Infect Immun. 2012 Sep;80(9):3279-88. doi: 10.1128/IAI.00425-12. Epub 2012 Jul 9.
The apicomplexan parasite Toxoplasma gondii can cause severe disease in immunocompromised individuals. Previous studies in mice have focused largely on CD8(+) T cells, and the role of CD4 T cells is relatively unexplored. Here, we show that immunization of the C57BL/6 strain of mice, in which the immunodominant CD8 T cell response to the parasite dense-granule protein GRA6 cannot be generated, leads to a prominent CD4 T cell response. To identify the CD4 T cell-stimulating antigens, we generated a T. gondii-specific, lacZ-inducible, CD4 T cell hybridoma and used it as a probe to screen a T. gondii cDNA library. We isolated a cDNA encoding a protein of unknown function that we call CD4Ag28m and identified the minimal peptide, AS15, which was presented by major histocompatibility complex (MHC) class II molecules to the CD4 T cells. Immunization of mice with the AS15 peptide provided significant protection against subsequent parasite challenge, resulting in a lower parasite burden in the brain. Our findings identify the first CD4 T cell-stimulating peptide that can confer protection against toxoplasmosis and provide an important tool for the study of CD4 T cell responses and the design of effective vaccines against the parasite.
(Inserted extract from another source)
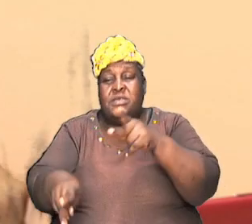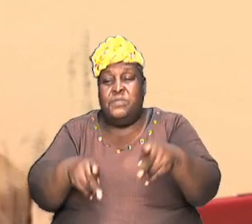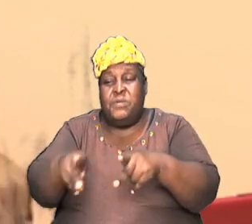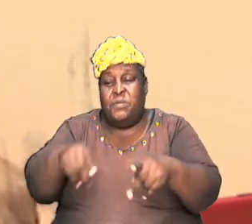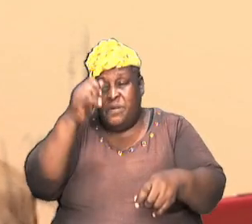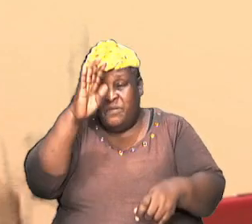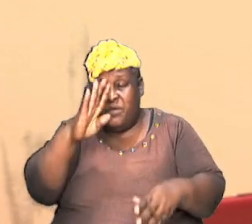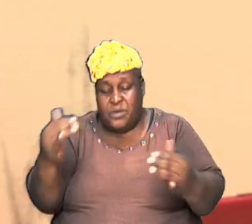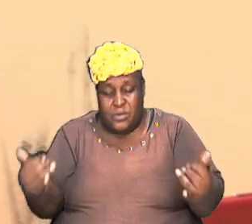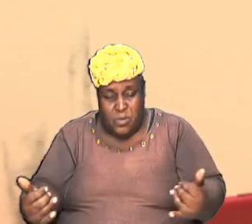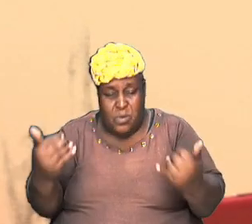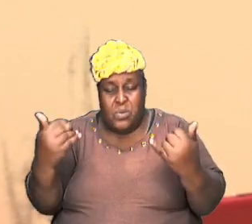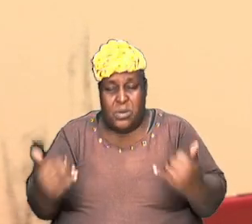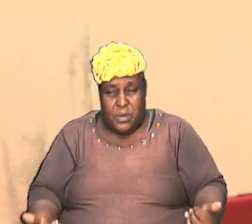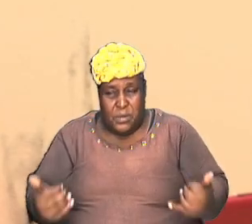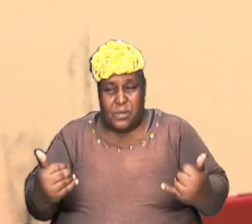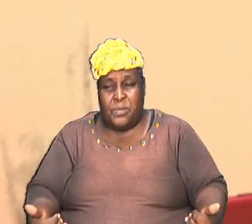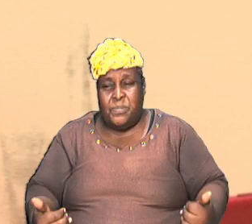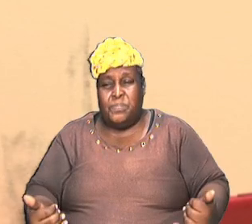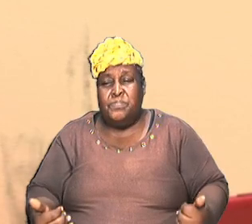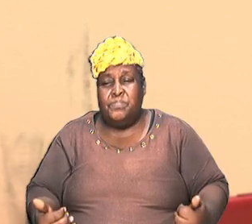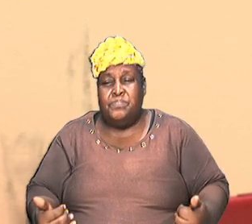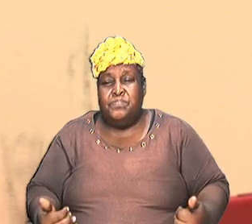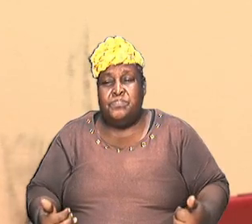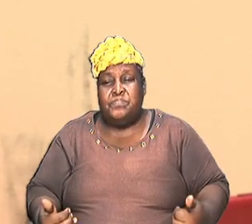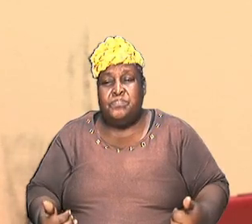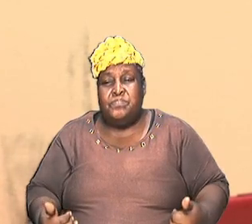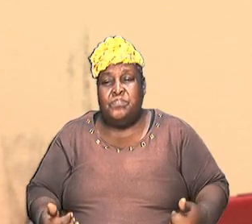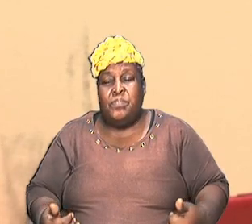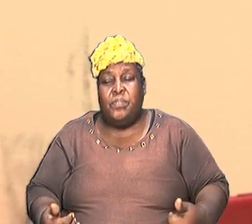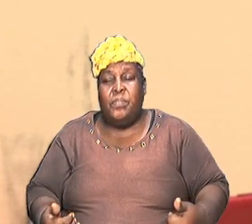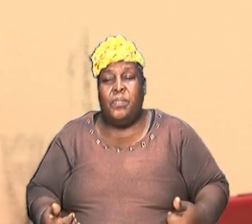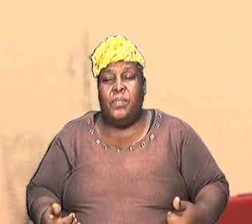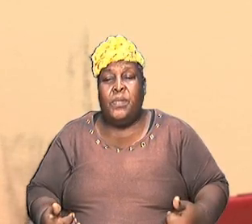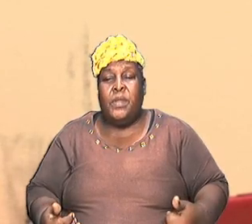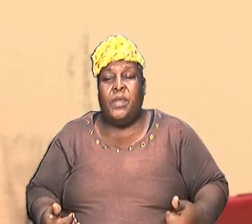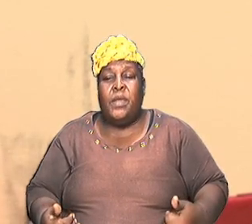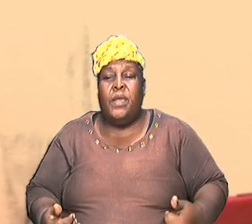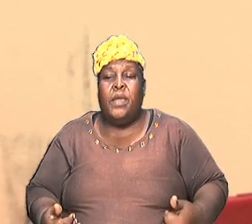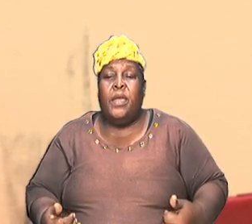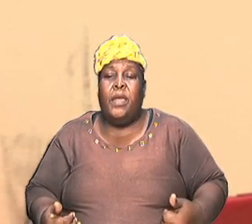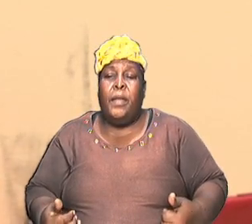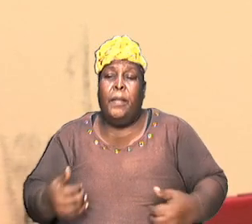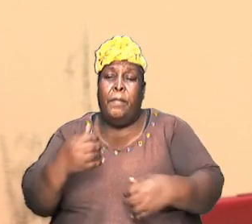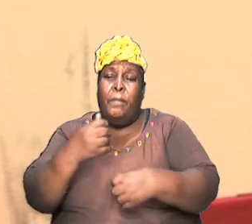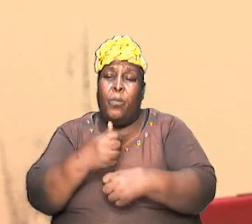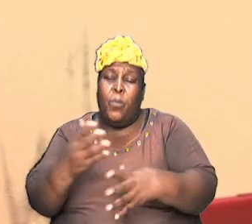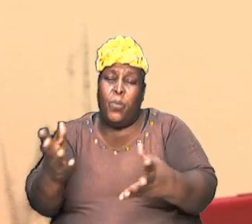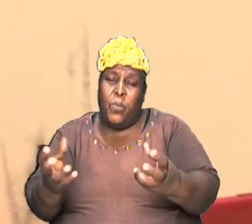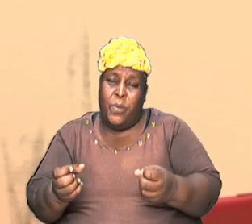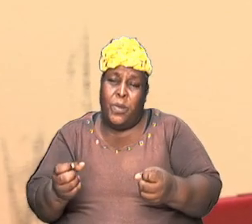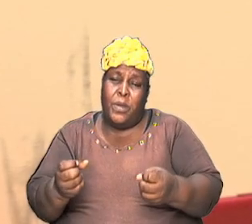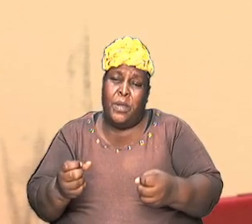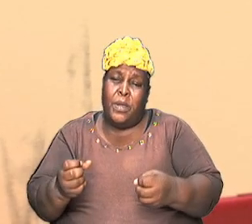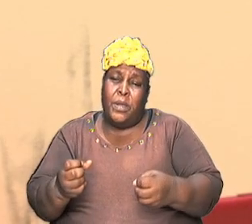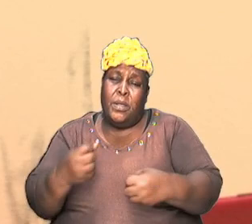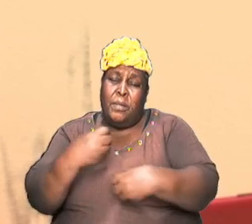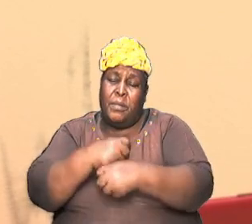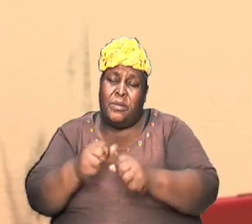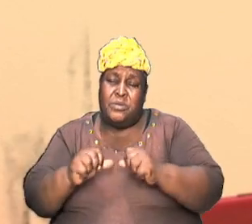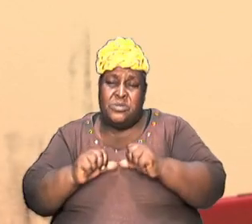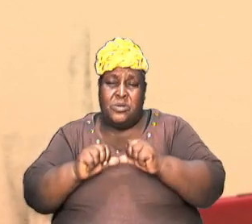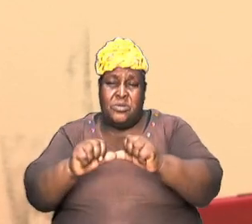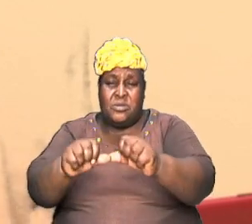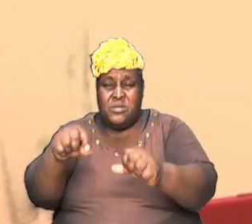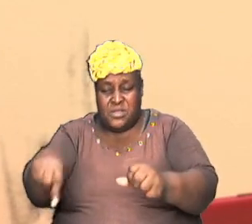today. And so, propel us to continue in this faith that we are a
刚地弓形虫是一种专性细胞内寄生的顶复门原虫,能够引起免疫抑制个体的严重疾病。先前在小鼠中的研究主要集中在 CD8(+) T 细胞上,而 CD4 T 细胞的作用相对未被探索。在这里,我们表明,对 C57BL/6 品系小鼠进行免疫接种,会导致明显的 CD4 T 细胞反应,而该品系小鼠无法产生针对寄生虫致密颗粒蛋白 GRA6 的免疫优势 CD8 T 细胞反应。为了鉴定 CD4 T 细胞刺激抗原,我们生成了一种 T. gondii 特异性、β-半乳糖苷酶诱导、CD4 T 细胞杂交瘤,并将其用作探针来筛选 T. gondii cDNA 文库。我们分离出了一个编码未知功能蛋白的 cDNA,我们称之为 CD4Ag28m,并鉴定出最小的肽段 AS15,它由主要组织相容性复合体(MHC)II 类分子呈递给 CD4 T 细胞。用 AS15 肽对小鼠进行免疫接种可提供针对寄生虫后续攻击的显著保护,导致大脑中的寄生虫负荷降低。我们的发现确定了第一个可赋予抗弓形体病保护作用的 CD4 T 细胞刺激肽,并为 CD4 T 细胞反应的研究和针对寄生虫的有效疫苗设计提供了重要工具。